The Navy’s X-47B Will Be So Autonomous, You Can Steer It With Mouse Clicks
To fly the military’s baddest, most technologically advanced planes, you once had to have what Tom Wolfe called “that righteous … Continued
To fly the military’s baddest, most technologically advanced planes, you once had to have what Tom Wolfe called “that righteous stuff,” the willingness to strap yourself to a jet-fuel laden machine and push it to the very limits of its mechanical capabilities. Nowadays, unmanned systems have taken the human danger out of some combat missions, though human pilots remain at the sticks.
But not for long.
The Navy’s experimental X-47B combat system won’t be remotely piloted, but almost completely autonomous. Human involvement won’t be of the stick-and-rudder variety, but handled with simple mouse clicks.

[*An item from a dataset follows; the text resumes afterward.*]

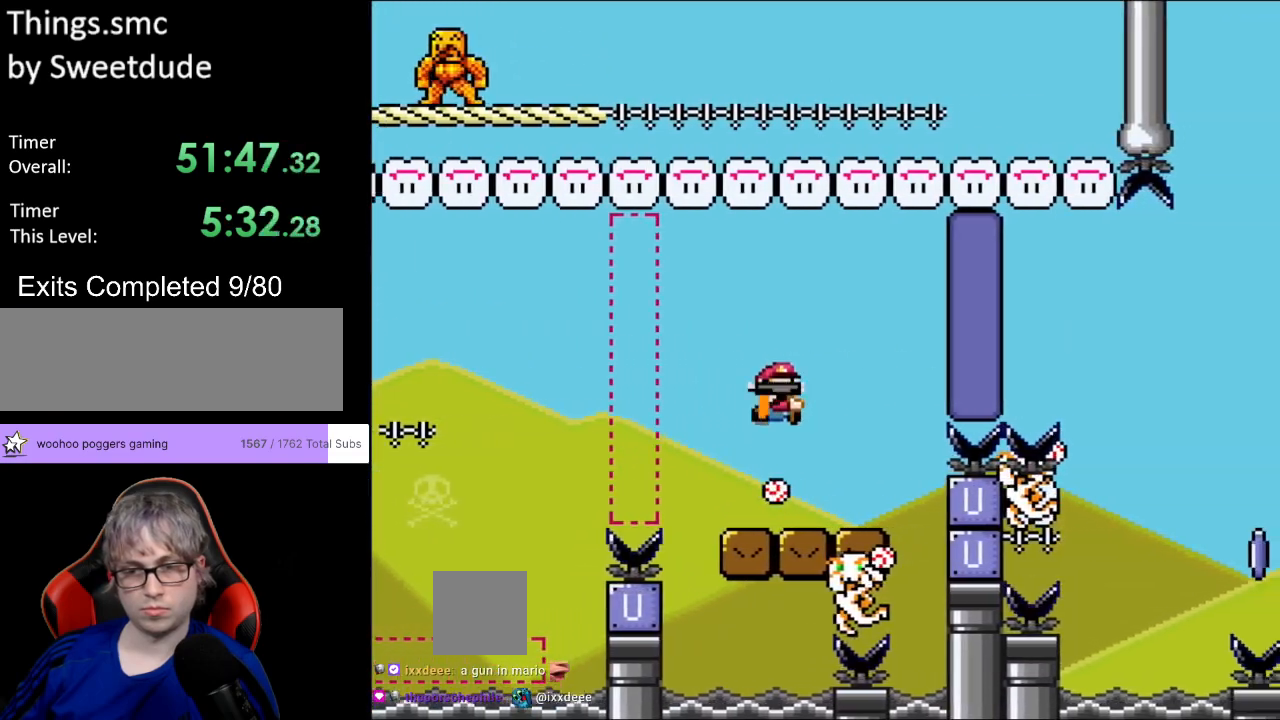
{"buttons": ["B", "Y", "DPAD_RIGHT"], "events": [[50, "DPAD_LEFT", "down"], [50, "DPAD_RIGHT", "up"], [50, "DPAD_UP", "down"], [67, "DPAD_UP", "up"], [117, "B", "up"], [167, "DPAD_LEFT", "up"], [183, "DPAD_RIGHT", "down"], [300, "L1", "down"], [350, "B", "down"], [417, "L1", "up"]]}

Speaking to reporters at the Sea Air Space convention near Washington, reps from both Northrop Grumman (maker of the X-47B) and the Navy said the X-47B would be piloted not by human handlers in some steel box in Nevada, but by 3.4 million lines of software code. The rest of its functions will be able to be handled by non-pilot personnel (or your average child), as they will only require clicks of the mouse; a click to turn on the engines, a click to taxi, a click to initiate takeoff, etc.
For flyboys proudly boasting their nighttime carrier landing cred, the idea is anathema. But given the difficulty and danger of carrier takeoffs and landings, automating them is one way to ensure safety–provided the systems work the way they are supposed to. The X-47B has already taken to the skies from Edwards AFB earlier this year, but this is a Navy plane. As such, it will begin “learning” the ins and outs of carrier operations via simulated takeoffs and landings starting in 2013.
If all goes well, the X-47B could be autonomously showing Navy pilots how to put a multimillion aircraft down on a sea-tossed carrier deck by 2014. Those carrier landings, of course, take a certain kind of touch. Specifically, that of an index finger on a standard issue mouse.